== Work to be completed ==
Retype each entry exactly as written, and keep the pictures out of the copy.

◇ ◇ ◇ ◇ ◇

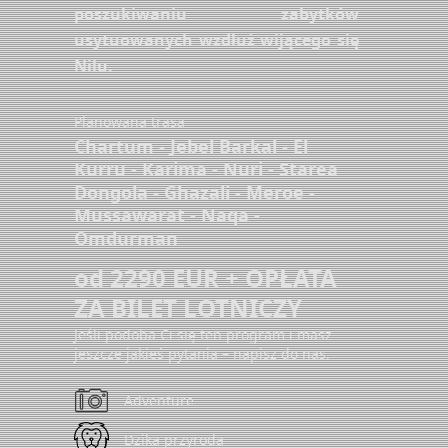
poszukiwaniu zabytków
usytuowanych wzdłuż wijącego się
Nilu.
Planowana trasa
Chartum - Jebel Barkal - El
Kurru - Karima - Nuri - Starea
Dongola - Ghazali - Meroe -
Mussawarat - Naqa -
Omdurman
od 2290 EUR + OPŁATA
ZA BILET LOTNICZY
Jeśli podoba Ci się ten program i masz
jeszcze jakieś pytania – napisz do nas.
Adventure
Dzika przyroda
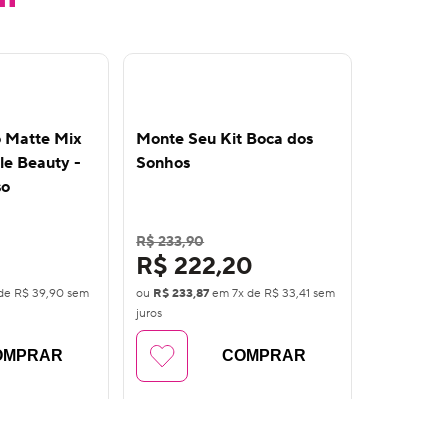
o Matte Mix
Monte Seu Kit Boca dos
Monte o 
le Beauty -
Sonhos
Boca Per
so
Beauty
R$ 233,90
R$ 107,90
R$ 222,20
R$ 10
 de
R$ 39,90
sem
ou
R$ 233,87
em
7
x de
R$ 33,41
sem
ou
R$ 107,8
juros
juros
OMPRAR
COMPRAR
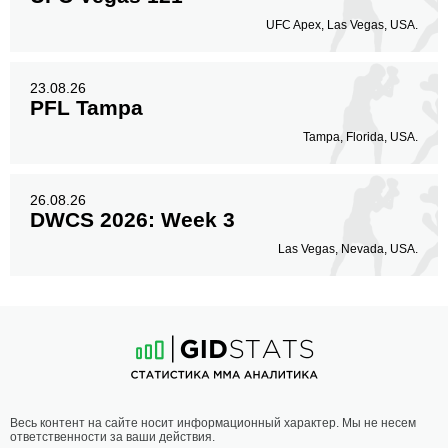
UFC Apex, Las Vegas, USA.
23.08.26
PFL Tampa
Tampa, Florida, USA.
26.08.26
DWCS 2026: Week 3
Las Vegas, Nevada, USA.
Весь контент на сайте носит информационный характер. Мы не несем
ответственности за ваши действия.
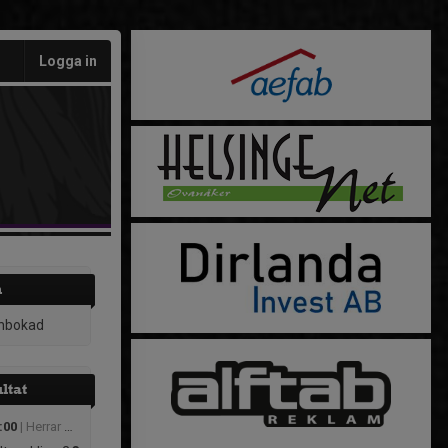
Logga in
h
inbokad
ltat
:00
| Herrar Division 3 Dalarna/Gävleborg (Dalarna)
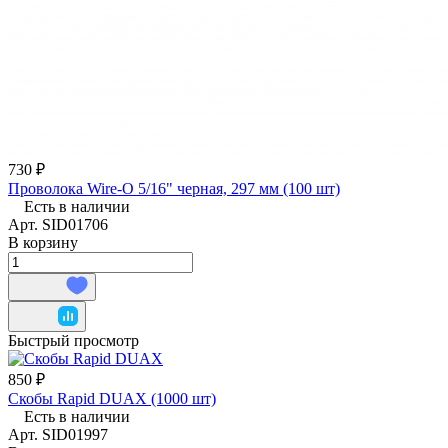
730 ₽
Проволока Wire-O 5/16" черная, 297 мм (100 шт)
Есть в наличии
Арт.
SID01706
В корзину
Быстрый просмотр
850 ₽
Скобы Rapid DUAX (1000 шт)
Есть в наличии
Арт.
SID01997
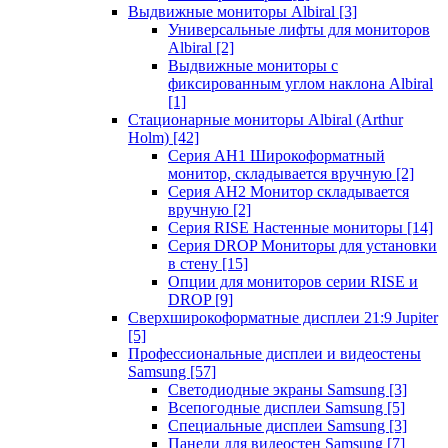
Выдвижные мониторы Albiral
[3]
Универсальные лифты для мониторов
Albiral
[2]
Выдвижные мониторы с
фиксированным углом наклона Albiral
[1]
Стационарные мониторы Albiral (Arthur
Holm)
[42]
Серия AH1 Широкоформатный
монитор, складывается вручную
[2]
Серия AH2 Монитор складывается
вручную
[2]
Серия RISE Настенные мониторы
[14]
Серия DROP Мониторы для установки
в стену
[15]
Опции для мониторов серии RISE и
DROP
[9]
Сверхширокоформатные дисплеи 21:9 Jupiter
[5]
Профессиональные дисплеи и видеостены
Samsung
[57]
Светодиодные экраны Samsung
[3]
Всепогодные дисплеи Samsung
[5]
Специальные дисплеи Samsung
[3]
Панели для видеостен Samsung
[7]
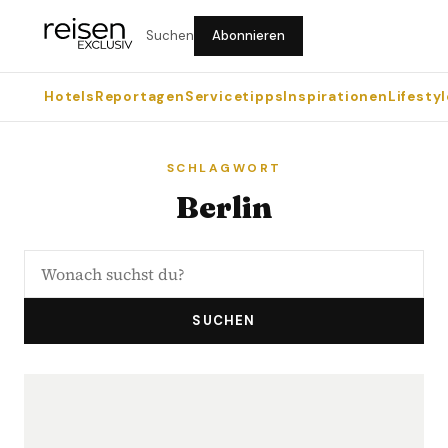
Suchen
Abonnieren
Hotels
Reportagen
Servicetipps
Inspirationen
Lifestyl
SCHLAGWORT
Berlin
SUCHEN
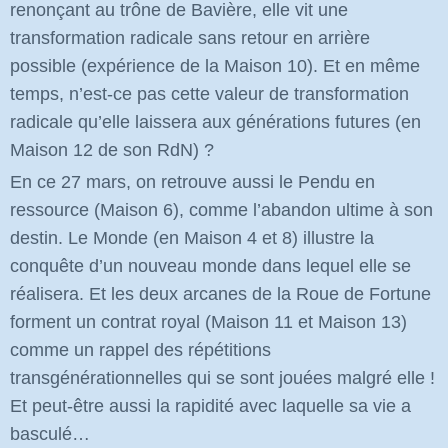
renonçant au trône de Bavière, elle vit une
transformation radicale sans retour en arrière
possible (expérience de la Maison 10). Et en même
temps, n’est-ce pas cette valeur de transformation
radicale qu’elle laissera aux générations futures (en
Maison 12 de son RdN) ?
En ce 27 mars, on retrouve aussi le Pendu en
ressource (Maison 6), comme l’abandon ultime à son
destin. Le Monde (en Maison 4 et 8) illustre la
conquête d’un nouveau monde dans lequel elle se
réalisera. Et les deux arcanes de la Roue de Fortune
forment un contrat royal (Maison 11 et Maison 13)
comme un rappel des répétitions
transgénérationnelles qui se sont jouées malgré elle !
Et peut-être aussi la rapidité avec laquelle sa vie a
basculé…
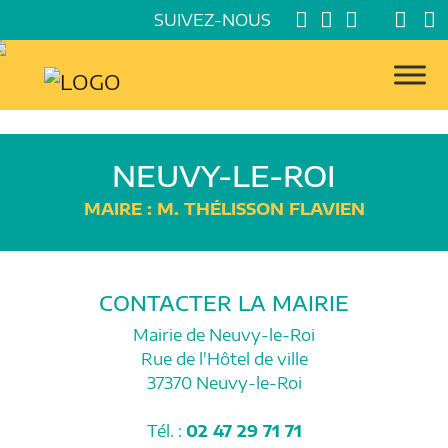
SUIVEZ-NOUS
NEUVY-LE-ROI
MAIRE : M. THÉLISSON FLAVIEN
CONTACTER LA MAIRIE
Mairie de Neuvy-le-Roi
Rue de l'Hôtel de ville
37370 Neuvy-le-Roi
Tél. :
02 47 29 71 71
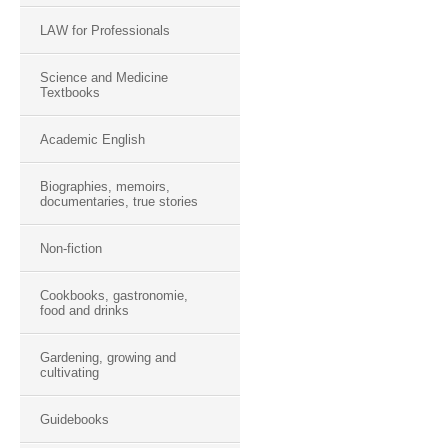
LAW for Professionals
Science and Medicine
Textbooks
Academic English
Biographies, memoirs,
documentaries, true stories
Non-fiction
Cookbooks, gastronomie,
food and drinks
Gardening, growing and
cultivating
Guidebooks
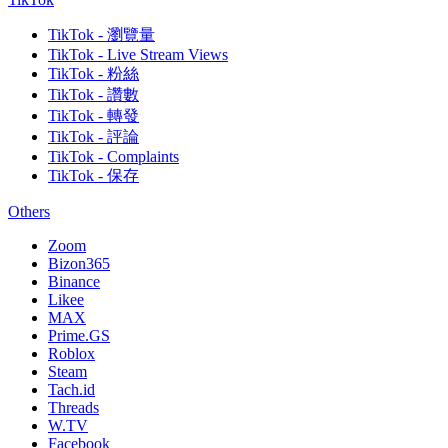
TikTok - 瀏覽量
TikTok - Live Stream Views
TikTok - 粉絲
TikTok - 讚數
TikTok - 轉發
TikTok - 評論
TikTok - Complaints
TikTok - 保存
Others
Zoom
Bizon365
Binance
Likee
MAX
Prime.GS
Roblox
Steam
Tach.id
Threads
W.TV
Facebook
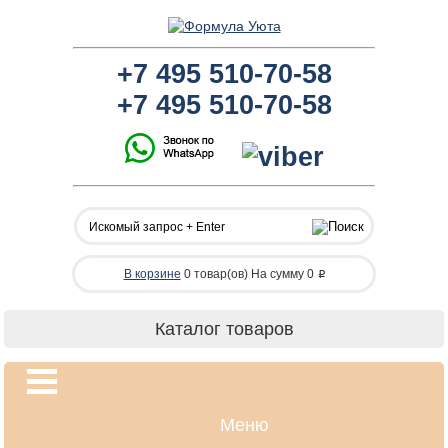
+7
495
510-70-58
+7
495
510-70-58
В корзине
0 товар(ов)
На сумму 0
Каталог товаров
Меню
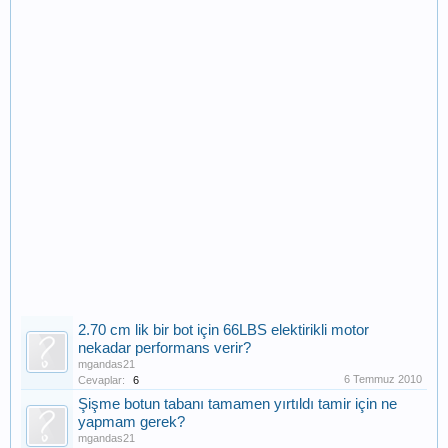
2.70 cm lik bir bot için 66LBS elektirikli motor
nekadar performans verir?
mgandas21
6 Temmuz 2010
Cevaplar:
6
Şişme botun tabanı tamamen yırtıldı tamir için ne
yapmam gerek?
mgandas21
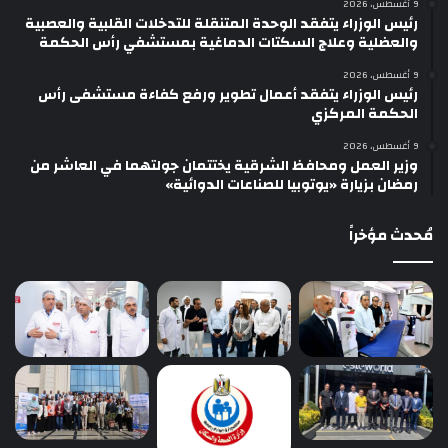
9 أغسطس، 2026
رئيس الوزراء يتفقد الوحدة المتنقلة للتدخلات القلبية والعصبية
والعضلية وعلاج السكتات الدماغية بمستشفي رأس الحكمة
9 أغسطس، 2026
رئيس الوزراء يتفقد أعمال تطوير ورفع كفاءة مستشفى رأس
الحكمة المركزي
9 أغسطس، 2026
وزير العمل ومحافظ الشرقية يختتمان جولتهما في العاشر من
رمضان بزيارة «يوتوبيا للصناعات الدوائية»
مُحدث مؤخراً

◇ ◇ ◇ ◇ ◇

== Solution to the problem ==
poszukiwaniu zabytków
usytuowanych wzdłuż wijącego się
Nilu.
Planowana trasa
Chartum - Jebel Barkal - El
Kurru - Karima - Nuri - Starea
Dongola - Ghazali - Meroe -
Mussawarat - Naqa -
Omdurman
od 2290 EUR + OPŁATA
ZA BILET LOTNICZY
Jeśli podoba Ci się ten program i masz
jeszcze jakieś pytania – napisz do nas.
Adventure
Dzika przyroda
o Matte Mix
Monte Seu Kit Boca dos
Monte o 
le Beauty -
Sonhos
Boca Per
so
Beauty
R$ 233,90
R$ 107,90
R$ 222,20
R$ 10
 de
R$ 39,90
sem
ou
R$ 233,87
em
7
x de
R$ 33,41
sem
ou
R$ 107,8
juros
juros
OMPRAR
COMPRAR
UFC Apex, Las Vegas, USA.
23.08.26
PFL Tampa
Tampa, Florida, USA.
26.08.26
DWCS 2026: Week 3
Las Vegas, Nevada, USA.
Весь контент на сайте носит информационный характер. Мы не несем
ответственности за ваши действия.
Logga in
h
inbokad
ltat
:00
| Herrar Division 3 Dalarna/Gävleborg (Dalarna)
730 ₽
Проволока Wire-O 5/16" черная, 297 мм (100 шт)
Есть в наличии
Арт.
SID01706
В корзину
Быстрый просмотр
850 ₽
Скобы Rapid DUAX (1000 шт)
Есть в наличии
Арт.
SID01997
Выдвижные мониторы Albiral
[3]
Универсальные лифты для мониторов
Albiral
[2]
Выдвижные мониторы с
фиксированным углом наклона Albiral
[1]
Стационарные мониторы Albiral (Arthur
Holm)
[42]
Серия AH1 Широкоформатный
монитор, складывается вручную
[2]
Серия AH2 Монитор складывается
вручную
[2]
Серия RISE Настенные мониторы
[14]
Серия DROP Мониторы для установки
в стену
[15]
Опции для мониторов серии RISE и
DROP
[9]
Сверхширокоформатные дисплеи 21:9 Jupiter
[5]
Профессиональные дисплеи и видеостены
Samsung
[57]
Светодиодные экраны Samsung
[3]
Всепогодные дисплеи Samsung
[5]
Специальные дисплеи Samsung
[3]
Панели для видеостен Samsung
[7]
Suchen
Abonnieren
Hotels
Reportagen
Servicetipps
Inspirationen
Lifestyl
SCHLAGWORT
Berlin
SUCHEN
renonçant au trône de Bavière, elle vit une
transformation radicale sans retour en arrière
possible (expérience de la Maison 10). Et en même
temps, n’est-ce pas cette valeur de transformation
radicale qu’elle laissera aux générations futures (en
Maison 12 de son RdN) ?
En ce 27 mars, on retrouve aussi le Pendu en
ressource (Maison 6), comme l’abandon ultime à son
destin. Le Monde (en Maison 4 et 8) illustre la
conquête d’un nouveau monde dans lequel elle se
réalisera. Et les deux arcanes de la Roue de Fortune
forment un contrat royal (Maison 11 et Maison 13)
comme un rappel des répétitions
transgénérationnelles qui se sont jouées malgré elle !
Et peut-être aussi la rapidité avec laquelle sa vie a
basculé…
SUIVEZ-NOUS
NEUVY-LE-ROI
MAIRE : M. THÉLISSON FLAVIEN
CONTACTER LA MAIRIE
Mairie de Neuvy-le-Roi
Rue de l'Hôtel de ville
37370 Neuvy-le-Roi
Tél. :
02 47 29 71 71
LAW for Professionals
Science and Medicine
Textbooks
Academic English
Biographies, memoirs,
documentaries, true stories
Non-fiction
Cookbooks, gastronomie,
food and drinks
Gardening, growing and
cultivating
Guidebooks
TikTok - 瀏覽量
TikTok - Live Stream Views
TikTok - 粉絲
TikTok - 讚數
TikTok - 轉發
TikTok - 評論
TikTok - Complaints
TikTok - 保存
Others
Zoom
Bizon365
Binance
Likee
MAX
Prime.GS
Roblox
Steam
Tach.id
Threads
W.TV
Facebook
+7
495
510-70-58
+7
495
510-70-58
В корзине
0 товар(ов)
На сумму 0
Каталог товаров
Меню
2.70 cm lik bir bot için 66LBS elektirikli motor
nekadar performans verir?
mgandas21
6 Temmuz 2010
Cevaplar:
6
Şişme botun tabanı tamamen yırtıldı tamir için ne
yapmam gerek?
mgandas21
9 أغسطس، 2026
رئيس الوزراء يتفقد الوحدة المتنقلة للتدخلات القلبية والعصبية
والعضلية وعلاج السكتات الدماغية بمستشفي رأس الحكمة
9 أغسطس، 2026
رئيس الوزراء يتفقد أعمال تطوير ورفع كفاءة مستشفى رأس
الحكمة المركزي
9 أغسطس، 2026
وزير العمل ومحافظ الشرقية يختتمان جولتهما في العاشر من
رمضان بزيارة «يوتوبيا للصناعات الدوائية»
مُحدث مؤخراً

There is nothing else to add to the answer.